* **WHAT YOU WILL DO**: Only the text carries over: repeat the records exactly and drop the images.

* **Page images and extracted text**:
=======
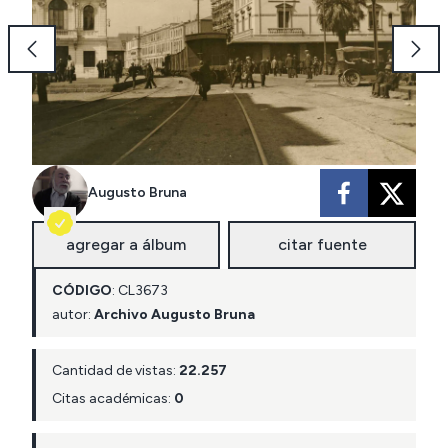
Augusto Bruna
agregar a álbum
citar fuente
CÓDIGO
:
CL
3673
autor:
Archivo Augusto Bruna
Cantidad de vistas:
22.257
Citas académicas:
0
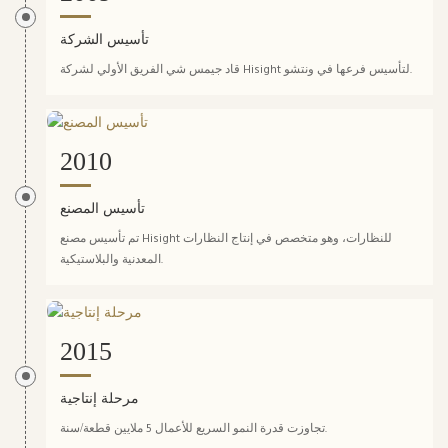
تأسيس الشركة
قاد جيمس شي الفريق الأولي لشركة Hisight لتأسيس فرعها في ونتشو.
2010
تأسيس المصنع
تم تأسيس مصنع Hisight للنظارات، وهو متخصص في إنتاج النظارات
المعدنية والبلاستيكية.
2015
مرحلة إنتاجية
تجاوزت قدرة النمو السريع للأعمال 5 ملايين قطعة/سنة.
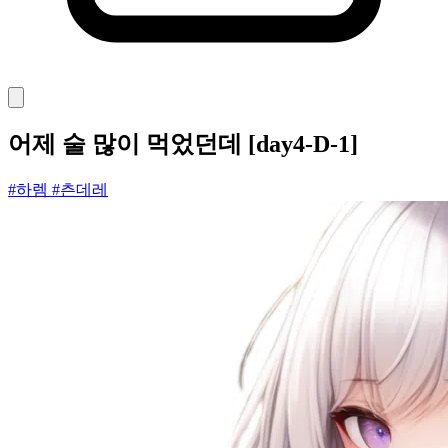
어제 술 많이 먹었던데 [day4-D-1]
#하렘
#츤데레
=======
* **ANSWER BOX**:
Augusto Bruna
agregar a álbum
citar fuente
CÓDIGO
:
CL
3673
autor:
Archivo Augusto Bruna
Cantidad de vistas:
22.257
Citas académicas:
0
تأسيس الشركة
قاد جيمس شي الفريق الأولي لشركة Hisight لتأسيس فرعها في ونتشو.
2010
تأسيس المصنع
تم تأسيس مصنع Hisight للنظارات، وهو متخصص في إنتاج النظارات
المعدنية والبلاستيكية.
2015
مرحلة إنتاجية
تجاوزت قدرة النمو السريع للأعمال 5 ملايين قطعة/سنة.
어제 술 많이 먹었던데 [day4-D-1]
#하렘
#츤데레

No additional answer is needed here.